_Source data_
# # # # # # #

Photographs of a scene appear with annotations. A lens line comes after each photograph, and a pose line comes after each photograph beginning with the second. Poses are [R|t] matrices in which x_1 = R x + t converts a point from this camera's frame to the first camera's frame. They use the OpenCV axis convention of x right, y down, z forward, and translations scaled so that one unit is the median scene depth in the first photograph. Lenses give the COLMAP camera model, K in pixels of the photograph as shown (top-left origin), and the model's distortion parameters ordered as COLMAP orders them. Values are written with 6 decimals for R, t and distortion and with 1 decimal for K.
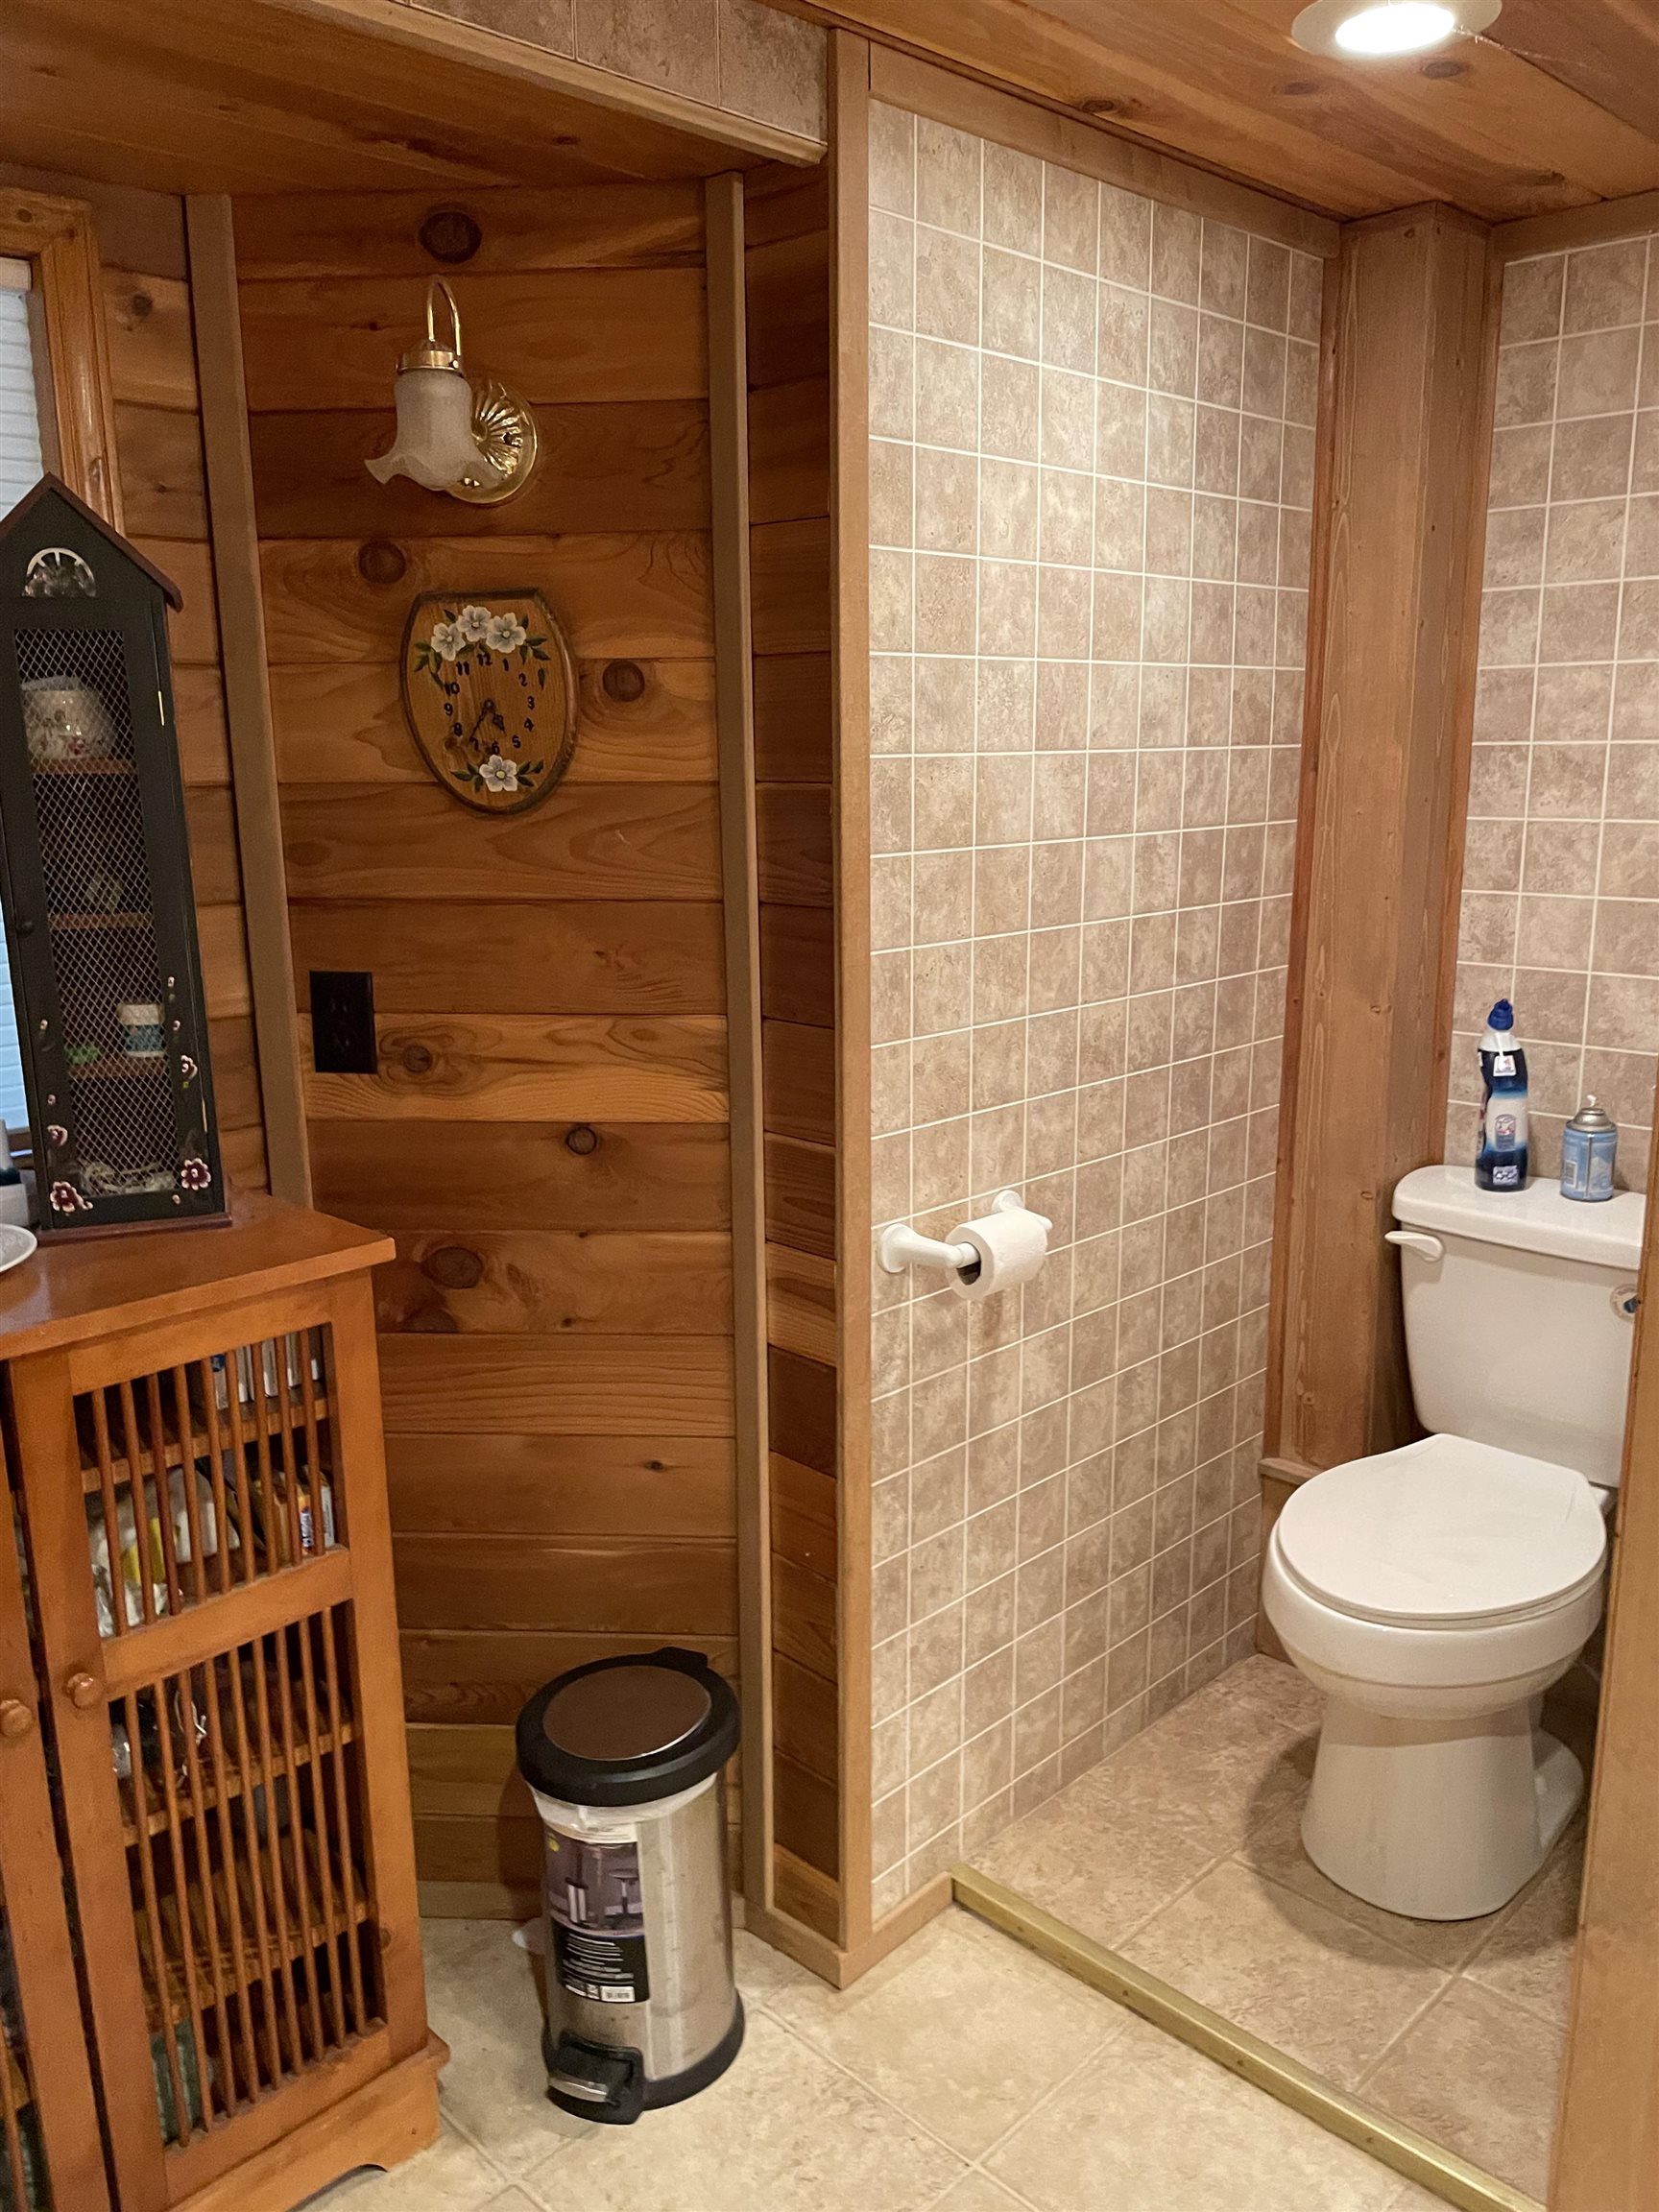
lens RADIAL K [[1671.7, 0, 844.3], [0, 1671.7, 1108.5], [0, 0, 1]] dist [0.077532, -0.103104]
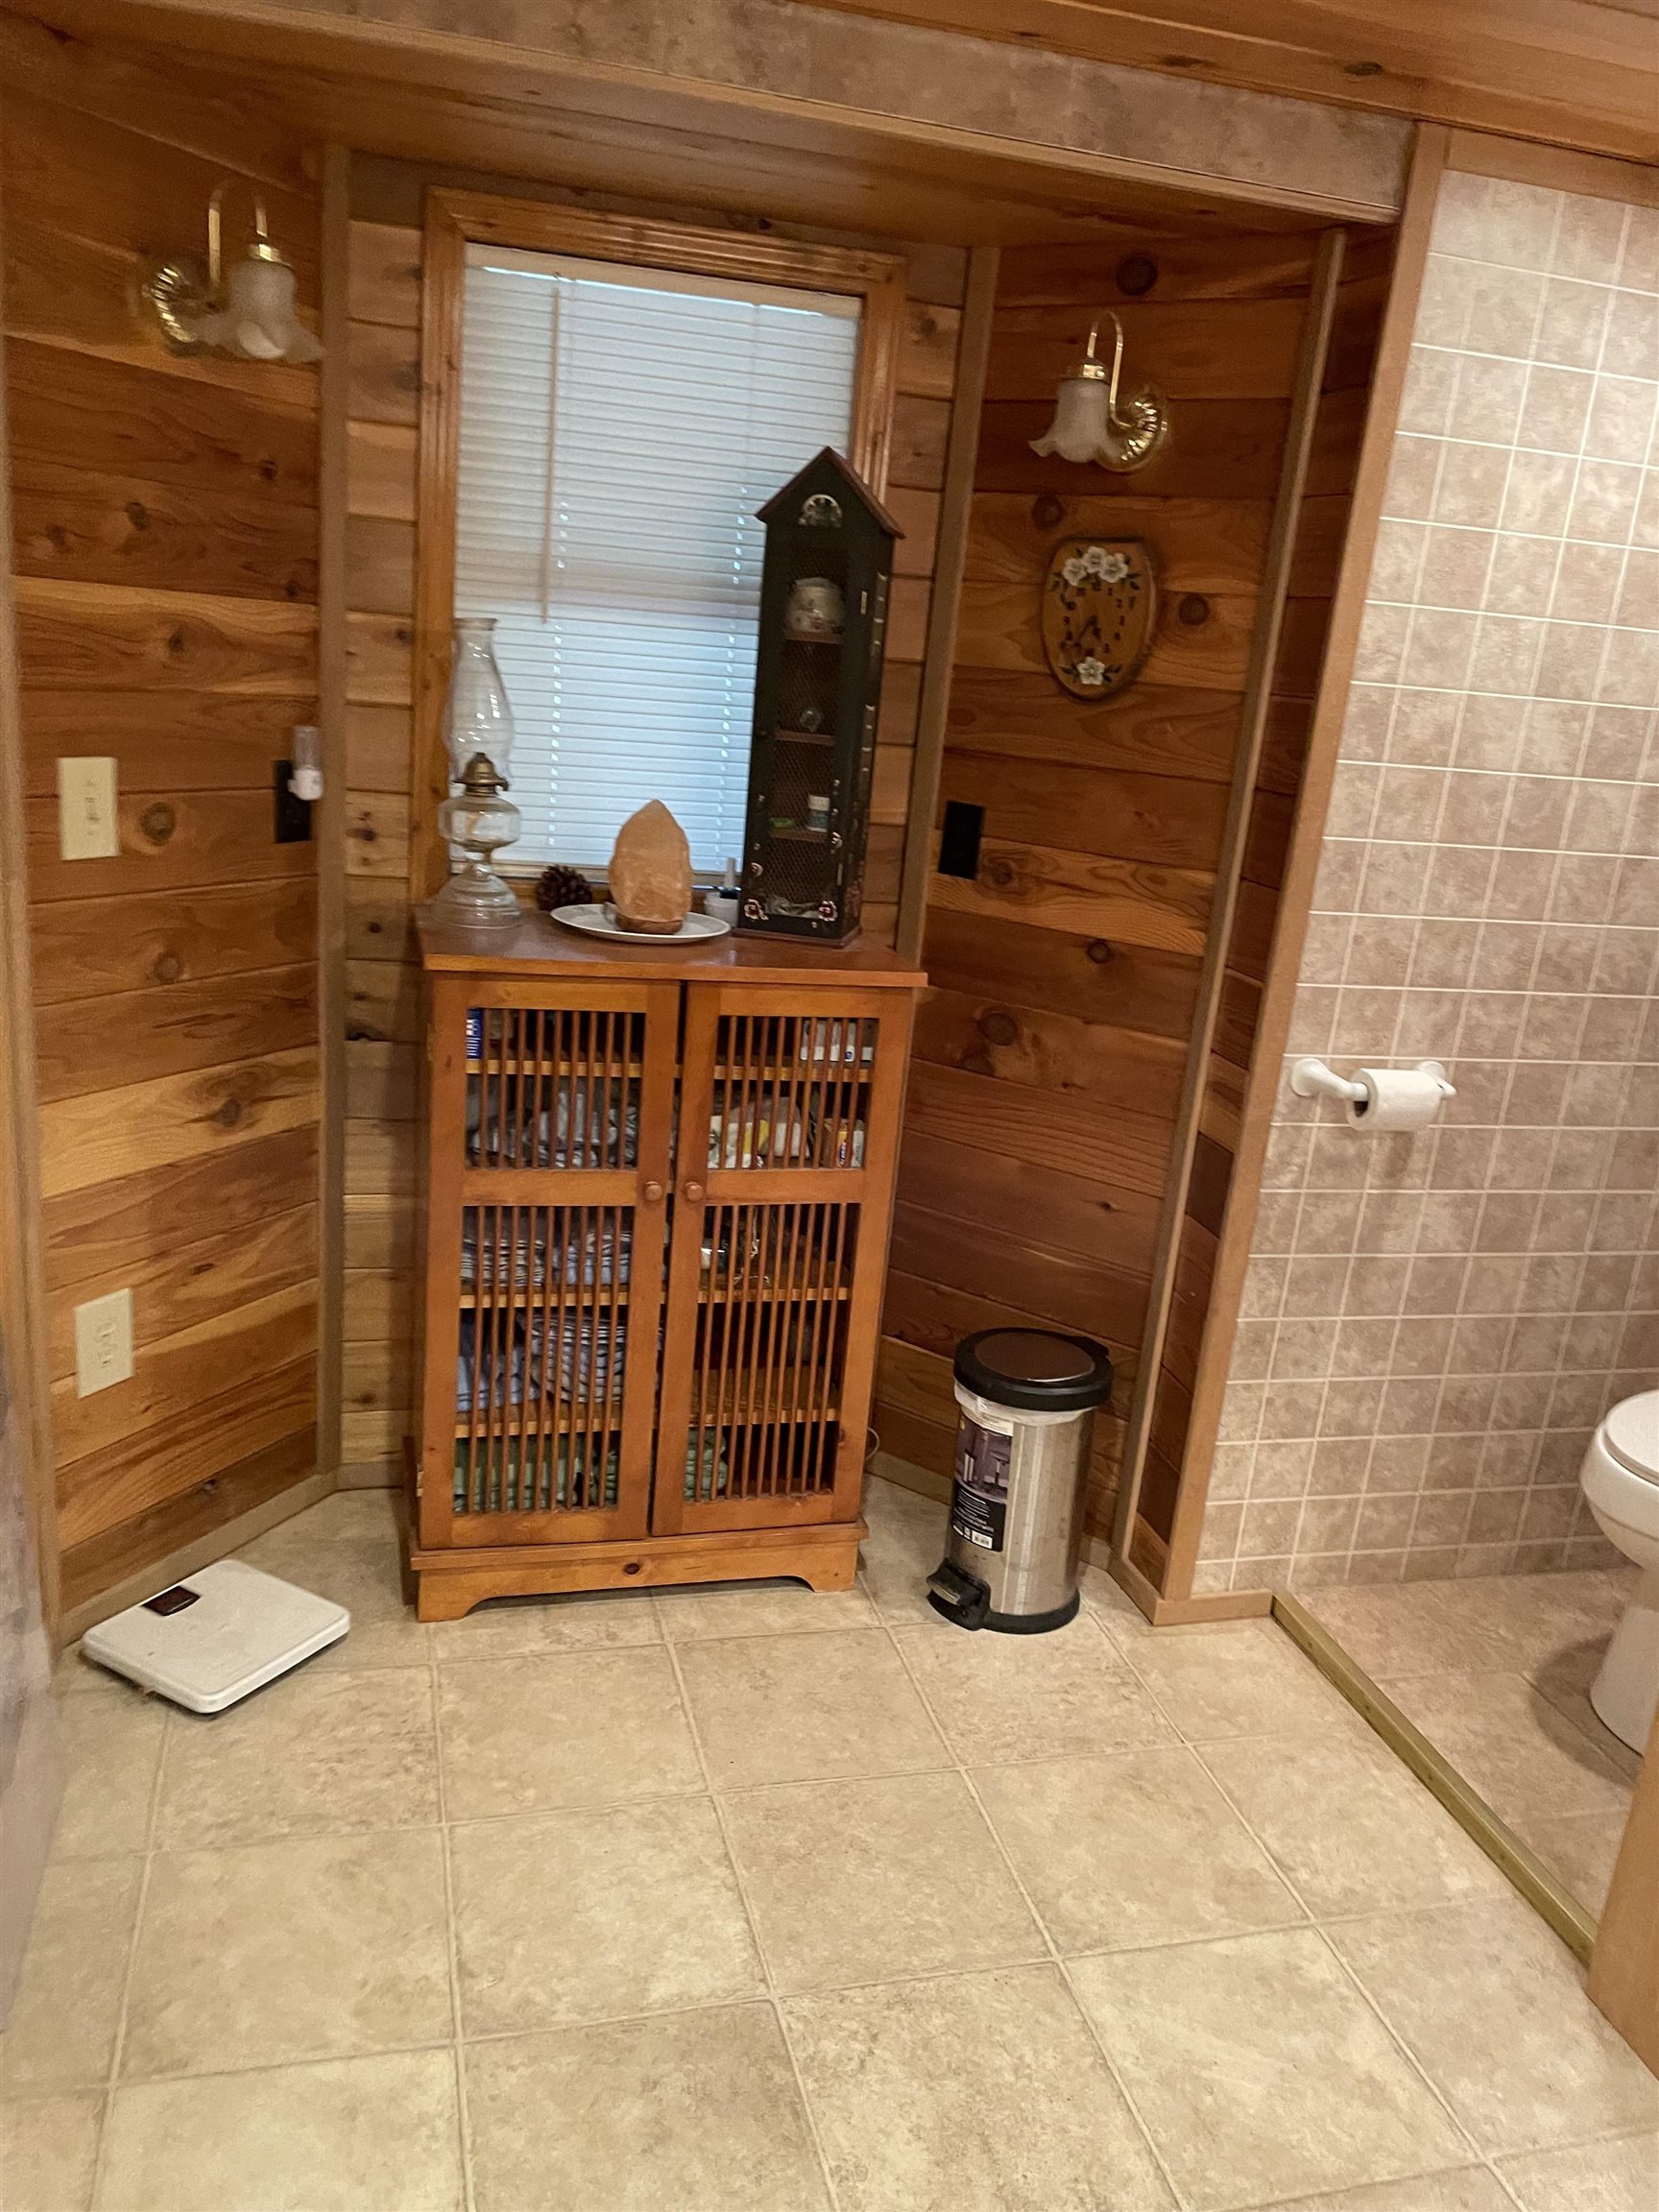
lens RADIAL K [[1671.7, 0, 815.6], [0, 1671.7, 1129.9], [0, 0, 1]] dist [0.077532, -0.103104]
pose [[0.853908, 0.227852, -0.467894, 0.327663], [-0.205668, 0.973623, 0.098783, 0.075829], [0.478060, 0.011879, 0.878247, -0.309400]]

# # # # # # #

_Requirement_
Print the listing word for word, but omit the pictures.

_Reply to the task_
Photographs of a scene appear with annotations. A lens line comes after each photograph, and a pose line comes after each photograph beginning with the second. Poses are [R|t] matrices in which x_1 = R x + t converts a point from this camera's frame to the first camera's frame. They use the OpenCV axis convention of x right, y down, z forward, and translations scaled so that one unit is the median scene depth in the first photograph. Lenses give the COLMAP camera model, K in pixels of the photograph as shown (top-left origin), and the model's distortion parameters ordered as COLMAP orders them. Values are written with 6 decimals for R, t and distortion and with 1 decimal for K.
lens RADIAL K [[1671.7, 0, 844.3], [0, 1671.7, 1108.5], [0, 0, 1]] dist [0.077532, -0.103104]
lens RADIAL K [[1671.7, 0, 815.6], [0, 1671.7, 1129.9], [0, 0, 1]] dist [0.077532, -0.103104]
pose [[0.853908, 0.227852, -0.467894, 0.327663], [-0.205668, 0.973623, 0.098783, 0.075829], [0.478060, 0.011879, 0.878247, -0.309400]]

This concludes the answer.